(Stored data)
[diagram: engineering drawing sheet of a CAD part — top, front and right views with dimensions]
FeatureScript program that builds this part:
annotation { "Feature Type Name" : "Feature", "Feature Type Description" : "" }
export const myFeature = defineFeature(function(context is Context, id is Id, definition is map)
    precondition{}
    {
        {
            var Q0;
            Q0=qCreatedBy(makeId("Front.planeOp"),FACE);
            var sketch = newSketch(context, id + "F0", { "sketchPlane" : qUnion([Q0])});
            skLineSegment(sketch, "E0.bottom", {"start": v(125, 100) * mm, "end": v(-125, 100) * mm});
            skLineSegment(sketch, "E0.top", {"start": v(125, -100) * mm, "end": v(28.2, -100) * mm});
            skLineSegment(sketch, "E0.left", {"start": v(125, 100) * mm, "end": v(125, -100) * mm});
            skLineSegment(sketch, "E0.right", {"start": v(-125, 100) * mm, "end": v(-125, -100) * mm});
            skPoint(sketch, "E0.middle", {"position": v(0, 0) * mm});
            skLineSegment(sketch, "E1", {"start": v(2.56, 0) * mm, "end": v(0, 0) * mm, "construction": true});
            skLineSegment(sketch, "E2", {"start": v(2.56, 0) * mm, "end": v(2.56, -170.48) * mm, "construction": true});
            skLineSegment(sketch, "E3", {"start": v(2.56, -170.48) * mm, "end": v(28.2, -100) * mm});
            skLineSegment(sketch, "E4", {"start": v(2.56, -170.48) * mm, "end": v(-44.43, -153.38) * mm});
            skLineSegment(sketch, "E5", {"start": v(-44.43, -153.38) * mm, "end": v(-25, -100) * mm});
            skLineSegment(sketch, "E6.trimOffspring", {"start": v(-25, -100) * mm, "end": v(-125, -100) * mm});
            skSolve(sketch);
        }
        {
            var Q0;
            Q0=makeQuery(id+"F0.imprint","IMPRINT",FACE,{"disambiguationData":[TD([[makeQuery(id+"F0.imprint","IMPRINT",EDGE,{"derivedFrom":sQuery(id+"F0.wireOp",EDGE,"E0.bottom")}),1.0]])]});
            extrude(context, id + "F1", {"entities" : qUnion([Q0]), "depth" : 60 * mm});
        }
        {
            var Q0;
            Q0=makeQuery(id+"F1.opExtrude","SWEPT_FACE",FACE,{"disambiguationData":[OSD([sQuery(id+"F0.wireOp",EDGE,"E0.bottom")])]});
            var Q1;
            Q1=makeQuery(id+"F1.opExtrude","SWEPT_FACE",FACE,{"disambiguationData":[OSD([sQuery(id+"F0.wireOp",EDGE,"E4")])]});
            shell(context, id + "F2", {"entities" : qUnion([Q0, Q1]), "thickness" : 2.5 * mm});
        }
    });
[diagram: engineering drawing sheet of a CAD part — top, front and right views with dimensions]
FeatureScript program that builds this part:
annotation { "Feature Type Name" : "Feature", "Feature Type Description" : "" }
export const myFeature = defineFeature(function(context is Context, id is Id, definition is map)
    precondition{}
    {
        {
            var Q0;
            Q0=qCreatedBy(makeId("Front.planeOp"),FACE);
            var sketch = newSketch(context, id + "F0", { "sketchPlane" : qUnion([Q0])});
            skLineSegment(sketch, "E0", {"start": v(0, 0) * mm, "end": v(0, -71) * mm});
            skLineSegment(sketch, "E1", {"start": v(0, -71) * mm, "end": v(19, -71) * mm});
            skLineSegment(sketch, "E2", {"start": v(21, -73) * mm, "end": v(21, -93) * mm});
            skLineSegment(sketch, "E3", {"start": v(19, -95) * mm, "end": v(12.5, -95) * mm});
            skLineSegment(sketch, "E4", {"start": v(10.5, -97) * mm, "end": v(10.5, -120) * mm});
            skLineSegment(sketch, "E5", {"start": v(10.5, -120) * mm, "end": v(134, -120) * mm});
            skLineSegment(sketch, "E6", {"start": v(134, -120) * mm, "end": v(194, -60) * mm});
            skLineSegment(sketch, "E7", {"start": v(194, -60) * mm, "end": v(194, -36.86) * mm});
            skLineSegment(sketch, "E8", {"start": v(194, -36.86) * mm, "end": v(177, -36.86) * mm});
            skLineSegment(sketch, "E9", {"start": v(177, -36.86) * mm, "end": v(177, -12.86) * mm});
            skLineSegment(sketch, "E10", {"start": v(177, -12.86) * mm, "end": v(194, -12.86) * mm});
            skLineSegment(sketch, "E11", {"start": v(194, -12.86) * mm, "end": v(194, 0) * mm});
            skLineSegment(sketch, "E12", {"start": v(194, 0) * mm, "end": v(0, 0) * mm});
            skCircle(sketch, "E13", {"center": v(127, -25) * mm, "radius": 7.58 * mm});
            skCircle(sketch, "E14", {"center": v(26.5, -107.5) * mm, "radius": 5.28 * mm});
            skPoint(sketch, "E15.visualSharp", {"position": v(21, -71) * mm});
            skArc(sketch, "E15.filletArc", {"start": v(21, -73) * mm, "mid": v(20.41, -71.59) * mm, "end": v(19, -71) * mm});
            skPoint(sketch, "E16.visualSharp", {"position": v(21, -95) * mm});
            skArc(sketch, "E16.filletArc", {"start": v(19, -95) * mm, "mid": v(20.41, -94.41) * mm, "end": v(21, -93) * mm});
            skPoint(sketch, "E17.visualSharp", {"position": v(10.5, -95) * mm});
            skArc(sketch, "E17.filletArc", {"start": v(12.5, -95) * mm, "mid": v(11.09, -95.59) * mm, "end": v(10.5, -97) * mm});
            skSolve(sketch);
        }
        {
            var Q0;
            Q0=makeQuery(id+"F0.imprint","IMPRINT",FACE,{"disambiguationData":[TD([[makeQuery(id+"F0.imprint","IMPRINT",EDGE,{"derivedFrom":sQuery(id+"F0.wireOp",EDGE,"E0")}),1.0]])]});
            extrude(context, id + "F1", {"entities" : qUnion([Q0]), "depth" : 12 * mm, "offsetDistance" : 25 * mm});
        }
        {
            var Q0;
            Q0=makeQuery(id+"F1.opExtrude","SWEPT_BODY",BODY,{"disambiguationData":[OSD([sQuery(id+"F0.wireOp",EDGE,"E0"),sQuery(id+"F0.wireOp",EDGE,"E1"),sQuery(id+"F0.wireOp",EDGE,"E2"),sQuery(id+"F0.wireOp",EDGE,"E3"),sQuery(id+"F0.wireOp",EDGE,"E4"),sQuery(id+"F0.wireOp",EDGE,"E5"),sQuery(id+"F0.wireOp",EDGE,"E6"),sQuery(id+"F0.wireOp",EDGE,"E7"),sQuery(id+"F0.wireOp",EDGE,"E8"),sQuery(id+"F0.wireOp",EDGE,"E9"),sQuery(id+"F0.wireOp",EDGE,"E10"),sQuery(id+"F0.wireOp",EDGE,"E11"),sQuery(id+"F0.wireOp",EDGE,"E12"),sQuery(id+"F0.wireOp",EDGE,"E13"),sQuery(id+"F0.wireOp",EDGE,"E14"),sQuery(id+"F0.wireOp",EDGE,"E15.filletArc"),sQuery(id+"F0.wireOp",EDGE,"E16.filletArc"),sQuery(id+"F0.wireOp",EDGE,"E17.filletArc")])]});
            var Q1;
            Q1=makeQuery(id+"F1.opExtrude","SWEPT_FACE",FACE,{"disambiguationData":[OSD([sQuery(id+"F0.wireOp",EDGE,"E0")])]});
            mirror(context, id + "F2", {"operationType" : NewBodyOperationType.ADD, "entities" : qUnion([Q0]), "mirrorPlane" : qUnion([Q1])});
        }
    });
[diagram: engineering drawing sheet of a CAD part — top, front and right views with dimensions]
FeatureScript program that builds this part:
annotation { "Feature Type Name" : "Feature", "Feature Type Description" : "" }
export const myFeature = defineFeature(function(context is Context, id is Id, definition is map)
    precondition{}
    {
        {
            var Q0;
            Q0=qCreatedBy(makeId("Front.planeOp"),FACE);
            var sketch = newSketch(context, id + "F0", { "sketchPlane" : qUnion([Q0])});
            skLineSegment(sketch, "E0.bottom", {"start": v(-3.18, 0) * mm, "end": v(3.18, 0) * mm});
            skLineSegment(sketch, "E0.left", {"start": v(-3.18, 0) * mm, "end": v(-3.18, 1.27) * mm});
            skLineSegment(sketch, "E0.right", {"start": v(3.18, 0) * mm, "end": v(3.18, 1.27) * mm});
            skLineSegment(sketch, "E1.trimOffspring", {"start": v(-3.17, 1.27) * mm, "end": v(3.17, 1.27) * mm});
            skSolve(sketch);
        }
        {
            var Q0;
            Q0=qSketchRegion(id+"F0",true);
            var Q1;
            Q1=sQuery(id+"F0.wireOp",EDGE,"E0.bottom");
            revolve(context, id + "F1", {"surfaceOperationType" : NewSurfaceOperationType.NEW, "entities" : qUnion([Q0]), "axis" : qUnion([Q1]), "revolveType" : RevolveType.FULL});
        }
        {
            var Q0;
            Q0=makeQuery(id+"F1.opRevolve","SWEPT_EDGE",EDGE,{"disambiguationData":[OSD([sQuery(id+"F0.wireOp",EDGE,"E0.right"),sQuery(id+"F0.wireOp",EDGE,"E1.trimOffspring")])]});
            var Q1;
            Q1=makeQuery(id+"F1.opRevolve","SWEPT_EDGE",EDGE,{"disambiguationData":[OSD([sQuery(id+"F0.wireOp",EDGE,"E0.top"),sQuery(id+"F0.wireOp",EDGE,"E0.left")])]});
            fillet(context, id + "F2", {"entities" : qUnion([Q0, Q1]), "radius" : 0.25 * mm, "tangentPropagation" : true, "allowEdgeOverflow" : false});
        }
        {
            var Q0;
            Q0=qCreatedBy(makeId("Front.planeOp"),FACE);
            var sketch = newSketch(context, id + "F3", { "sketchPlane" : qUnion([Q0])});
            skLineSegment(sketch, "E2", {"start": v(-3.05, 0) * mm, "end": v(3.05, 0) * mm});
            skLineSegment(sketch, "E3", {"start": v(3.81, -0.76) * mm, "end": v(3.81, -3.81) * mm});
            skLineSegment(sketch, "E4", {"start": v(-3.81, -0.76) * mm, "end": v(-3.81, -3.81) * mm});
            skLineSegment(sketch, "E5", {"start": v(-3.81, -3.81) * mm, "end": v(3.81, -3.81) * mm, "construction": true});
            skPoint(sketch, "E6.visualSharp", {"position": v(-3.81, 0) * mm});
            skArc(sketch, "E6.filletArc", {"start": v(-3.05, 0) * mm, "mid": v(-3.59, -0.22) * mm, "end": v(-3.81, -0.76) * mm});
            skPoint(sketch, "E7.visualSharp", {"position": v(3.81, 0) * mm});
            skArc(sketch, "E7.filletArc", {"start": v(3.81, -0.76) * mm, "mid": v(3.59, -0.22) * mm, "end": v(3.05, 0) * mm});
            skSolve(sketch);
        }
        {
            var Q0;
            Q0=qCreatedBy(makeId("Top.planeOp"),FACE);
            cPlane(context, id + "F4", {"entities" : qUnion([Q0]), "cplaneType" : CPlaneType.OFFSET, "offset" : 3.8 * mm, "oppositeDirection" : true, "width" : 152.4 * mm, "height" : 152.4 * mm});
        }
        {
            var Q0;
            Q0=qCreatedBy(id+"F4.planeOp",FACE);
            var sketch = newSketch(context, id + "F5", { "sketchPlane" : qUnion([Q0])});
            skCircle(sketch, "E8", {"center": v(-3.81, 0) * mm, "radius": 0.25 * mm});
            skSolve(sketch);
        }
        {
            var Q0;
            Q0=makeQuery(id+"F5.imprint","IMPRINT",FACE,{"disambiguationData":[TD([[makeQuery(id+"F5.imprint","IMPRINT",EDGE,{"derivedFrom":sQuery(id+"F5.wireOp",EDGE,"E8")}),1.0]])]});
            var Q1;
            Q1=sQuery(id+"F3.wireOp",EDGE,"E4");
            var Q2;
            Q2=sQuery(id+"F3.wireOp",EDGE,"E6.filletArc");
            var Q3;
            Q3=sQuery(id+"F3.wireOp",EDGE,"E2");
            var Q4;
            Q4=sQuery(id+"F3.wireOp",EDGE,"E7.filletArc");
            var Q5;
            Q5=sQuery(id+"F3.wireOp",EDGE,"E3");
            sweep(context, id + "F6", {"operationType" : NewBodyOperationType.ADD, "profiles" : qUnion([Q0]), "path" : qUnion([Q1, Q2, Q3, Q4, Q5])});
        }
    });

**DIRECTION**
Report every line in the rows above that contains the string "opRevolve". Only matches with the same uppercase and lowercase letters count.

**EXERCISE RESULT**
            Q0=makeQuery(id+"F1.opRevolve","SWEPT_EDGE",EDGE,{"disambiguationData":[OSD([sQuery(id+"F0.wireOp",EDGE,"E0.right"),sQuery(id+"F0.wireOp",EDGE,"E1.trimOffspring")])]});
            Q1=makeQuery(id+"F1.opRevolve","SWEPT_EDGE",EDGE,{"disambiguationData":[OSD([sQuery(id+"F0.wireOp",EDGE,"E0.top"),sQuery(id+"F0.wireOp",EDGE,"E0.left")])]});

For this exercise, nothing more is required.